The Tenge has remained stable despite protests, thanks to interventions by the central bank that will continue as necessary.

Despite restrained sentiment, the tenge remains stable, and no sanctions are expected

The fallout from Kazakhstan’s turmoil has been mild thus far on the business environment: domestic banking activity and stock markets were temporarily suspended, and bond prices rose in reaction, while oil output was briefly cut. Firms can expect consumer and business sentiment to remain restrained until the political situation stabilizes. More positively, however, the tenge has remained protected and stable, and the government is likely to raise social spending, increase utility subsidies, enact measures to slow price growth, and initiate some reforms to offset anger over a continued tight crackdown on protest activity. In addition, no sanctions are expected.


On January 2, major protests erupted in the western city of Zhanaozen over a doubling of the price of liquified petroleum gas following a removal to the subsidy. Despite immediately putting LPG prices back below even the earlier levels, the protests snowballed into mass demonstrations against the government across the country, with crowds shouting, “Old Man Out,” in reference to ex-President Nursultan Nazarbayev, who still retained control of the country after leaving official office in 2019.

Violence erupted, leaving some 164 people reportedly dead and up to 10,000 arrested, with numerous government buildings set ablaze and the nation’s main airport in Almaty briefly seized by protesters.

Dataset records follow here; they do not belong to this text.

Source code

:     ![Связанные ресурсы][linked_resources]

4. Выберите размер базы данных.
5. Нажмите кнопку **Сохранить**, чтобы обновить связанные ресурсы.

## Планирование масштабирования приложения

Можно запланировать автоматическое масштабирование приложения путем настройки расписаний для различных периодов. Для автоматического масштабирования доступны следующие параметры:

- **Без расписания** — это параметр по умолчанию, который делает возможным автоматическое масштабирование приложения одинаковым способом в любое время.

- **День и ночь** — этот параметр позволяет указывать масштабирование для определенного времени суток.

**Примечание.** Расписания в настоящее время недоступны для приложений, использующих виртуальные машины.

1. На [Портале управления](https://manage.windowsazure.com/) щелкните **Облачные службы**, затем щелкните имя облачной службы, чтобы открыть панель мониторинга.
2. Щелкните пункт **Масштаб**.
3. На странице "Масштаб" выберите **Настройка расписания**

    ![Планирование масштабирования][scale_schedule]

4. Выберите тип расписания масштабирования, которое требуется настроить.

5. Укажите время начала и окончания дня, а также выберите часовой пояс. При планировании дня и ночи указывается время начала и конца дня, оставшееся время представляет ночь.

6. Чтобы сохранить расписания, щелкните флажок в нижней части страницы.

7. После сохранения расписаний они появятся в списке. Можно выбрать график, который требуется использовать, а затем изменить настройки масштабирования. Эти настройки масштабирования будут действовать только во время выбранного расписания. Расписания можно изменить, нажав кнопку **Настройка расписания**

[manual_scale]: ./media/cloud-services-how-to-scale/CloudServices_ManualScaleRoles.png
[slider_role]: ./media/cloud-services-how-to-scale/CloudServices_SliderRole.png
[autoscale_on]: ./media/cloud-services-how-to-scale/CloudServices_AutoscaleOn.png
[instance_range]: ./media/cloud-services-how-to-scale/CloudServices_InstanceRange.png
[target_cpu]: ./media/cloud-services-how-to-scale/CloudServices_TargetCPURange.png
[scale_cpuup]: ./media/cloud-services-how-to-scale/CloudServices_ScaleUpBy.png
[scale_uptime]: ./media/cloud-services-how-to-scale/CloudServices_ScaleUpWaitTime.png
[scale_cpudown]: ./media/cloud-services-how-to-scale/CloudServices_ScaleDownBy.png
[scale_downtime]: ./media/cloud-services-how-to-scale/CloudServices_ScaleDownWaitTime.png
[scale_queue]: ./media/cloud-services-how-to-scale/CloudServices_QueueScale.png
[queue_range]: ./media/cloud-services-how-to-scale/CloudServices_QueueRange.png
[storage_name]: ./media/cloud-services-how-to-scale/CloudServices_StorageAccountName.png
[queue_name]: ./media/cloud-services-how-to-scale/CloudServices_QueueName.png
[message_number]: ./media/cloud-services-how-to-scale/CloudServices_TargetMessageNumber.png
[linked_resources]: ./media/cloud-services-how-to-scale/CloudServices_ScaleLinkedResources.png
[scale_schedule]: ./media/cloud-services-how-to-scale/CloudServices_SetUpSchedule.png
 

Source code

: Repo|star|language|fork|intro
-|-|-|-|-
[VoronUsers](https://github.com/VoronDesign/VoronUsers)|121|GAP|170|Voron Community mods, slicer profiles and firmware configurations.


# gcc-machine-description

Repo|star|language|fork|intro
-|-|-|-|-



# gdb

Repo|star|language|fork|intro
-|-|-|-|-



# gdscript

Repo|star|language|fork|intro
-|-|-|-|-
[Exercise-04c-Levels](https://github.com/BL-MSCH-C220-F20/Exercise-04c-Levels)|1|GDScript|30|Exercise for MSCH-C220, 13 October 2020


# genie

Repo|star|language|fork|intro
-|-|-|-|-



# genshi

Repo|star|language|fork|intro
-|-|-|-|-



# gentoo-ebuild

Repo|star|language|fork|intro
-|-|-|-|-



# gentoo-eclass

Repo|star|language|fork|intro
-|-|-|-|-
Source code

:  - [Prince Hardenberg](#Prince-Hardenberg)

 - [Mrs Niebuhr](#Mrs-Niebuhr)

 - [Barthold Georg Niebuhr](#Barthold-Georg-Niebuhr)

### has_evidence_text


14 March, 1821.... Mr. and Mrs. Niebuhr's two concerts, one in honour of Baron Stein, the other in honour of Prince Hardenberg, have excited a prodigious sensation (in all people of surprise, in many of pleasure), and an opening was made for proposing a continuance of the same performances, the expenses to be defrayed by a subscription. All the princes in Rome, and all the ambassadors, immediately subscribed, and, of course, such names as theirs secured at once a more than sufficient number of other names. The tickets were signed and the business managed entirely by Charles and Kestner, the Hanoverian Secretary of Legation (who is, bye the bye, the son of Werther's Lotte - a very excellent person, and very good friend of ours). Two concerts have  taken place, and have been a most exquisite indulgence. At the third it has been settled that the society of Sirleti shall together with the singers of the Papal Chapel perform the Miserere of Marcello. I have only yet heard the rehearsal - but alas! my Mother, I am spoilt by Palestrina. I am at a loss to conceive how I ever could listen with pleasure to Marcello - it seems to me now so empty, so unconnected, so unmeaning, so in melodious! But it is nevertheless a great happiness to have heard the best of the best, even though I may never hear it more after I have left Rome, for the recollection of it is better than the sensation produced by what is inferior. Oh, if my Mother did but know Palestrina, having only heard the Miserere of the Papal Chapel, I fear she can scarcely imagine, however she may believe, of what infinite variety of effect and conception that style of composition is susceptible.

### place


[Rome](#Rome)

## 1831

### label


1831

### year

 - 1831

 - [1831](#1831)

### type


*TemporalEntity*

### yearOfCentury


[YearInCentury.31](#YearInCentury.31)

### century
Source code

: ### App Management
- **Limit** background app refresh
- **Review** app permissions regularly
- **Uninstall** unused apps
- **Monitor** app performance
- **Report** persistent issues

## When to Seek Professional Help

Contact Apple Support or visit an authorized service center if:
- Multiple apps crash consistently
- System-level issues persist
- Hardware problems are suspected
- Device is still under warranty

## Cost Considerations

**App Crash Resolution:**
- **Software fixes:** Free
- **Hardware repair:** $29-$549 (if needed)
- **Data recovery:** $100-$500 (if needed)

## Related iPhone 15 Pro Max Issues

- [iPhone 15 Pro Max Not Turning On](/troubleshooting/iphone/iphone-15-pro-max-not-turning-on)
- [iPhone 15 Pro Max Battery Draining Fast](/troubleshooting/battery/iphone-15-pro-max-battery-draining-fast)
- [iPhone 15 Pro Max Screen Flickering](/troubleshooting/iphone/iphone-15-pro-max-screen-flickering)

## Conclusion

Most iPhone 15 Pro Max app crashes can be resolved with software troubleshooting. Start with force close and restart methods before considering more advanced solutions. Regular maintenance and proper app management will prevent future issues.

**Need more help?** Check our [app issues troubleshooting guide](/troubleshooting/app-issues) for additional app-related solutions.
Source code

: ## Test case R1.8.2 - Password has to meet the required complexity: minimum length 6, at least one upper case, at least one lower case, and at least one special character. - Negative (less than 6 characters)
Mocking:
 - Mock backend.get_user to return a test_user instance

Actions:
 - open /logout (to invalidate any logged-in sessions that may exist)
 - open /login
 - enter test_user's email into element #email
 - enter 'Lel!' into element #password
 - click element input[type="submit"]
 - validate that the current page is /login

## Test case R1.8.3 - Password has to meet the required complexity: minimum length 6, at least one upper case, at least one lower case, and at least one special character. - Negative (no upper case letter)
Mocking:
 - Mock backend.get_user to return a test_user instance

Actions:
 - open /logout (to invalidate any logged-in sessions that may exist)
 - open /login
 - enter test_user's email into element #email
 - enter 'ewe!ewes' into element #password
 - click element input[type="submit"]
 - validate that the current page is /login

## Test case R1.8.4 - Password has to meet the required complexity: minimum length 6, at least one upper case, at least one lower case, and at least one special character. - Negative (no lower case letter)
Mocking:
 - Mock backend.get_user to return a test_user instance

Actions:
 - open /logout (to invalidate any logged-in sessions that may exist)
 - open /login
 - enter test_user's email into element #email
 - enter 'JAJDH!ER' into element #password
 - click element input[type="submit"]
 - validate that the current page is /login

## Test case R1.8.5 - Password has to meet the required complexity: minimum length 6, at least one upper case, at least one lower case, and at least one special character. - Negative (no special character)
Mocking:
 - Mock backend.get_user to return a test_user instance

President Kassym-Jomart Tokayev called in troops from the Russian-led Collective Security Treaty Organization (CSTO) to stabilize the situation. He also removed Nazarbayev from his role as head of the Security Council, as well as the prime minister, cabinet, and Nazarbayev loyalist and intelligence chief Karim Massimov (who was later arrested). The Nazarbayev family fled the country, with Nursultan Nazarbayev’s whereabouts currently unknown.

Our View

The situation remains very fluid, with elite infighting ongoing discreetly as Tokayev seeks to install loyalists into key state roles amid pushback from Nazarbayev’s clique. However, while the Nazarbayev clan has lost considerable political power, the remaining oligarchs associated with Nazarbayev retain control over the nation’s primary economic and financial assets as well as influence over factions of the military, portending a contentious future and threats to political stability in the upcoming months. To that end, Russia’s involvement—and apparent support for the future of the Tokayev regime—will continue to benefit the stability of the country, though at a cost. The Tokayev administration, assuming it survives the near term, will be plagued with having sacrificed the nation’s sovereignty and inviting in Russian and other regional troops, generating discontent from the population and elites alike. More positively, reforms promised by Tokayev will become necessary to implement as a matter of sustaining control over the country, potentially aiding the investment environment.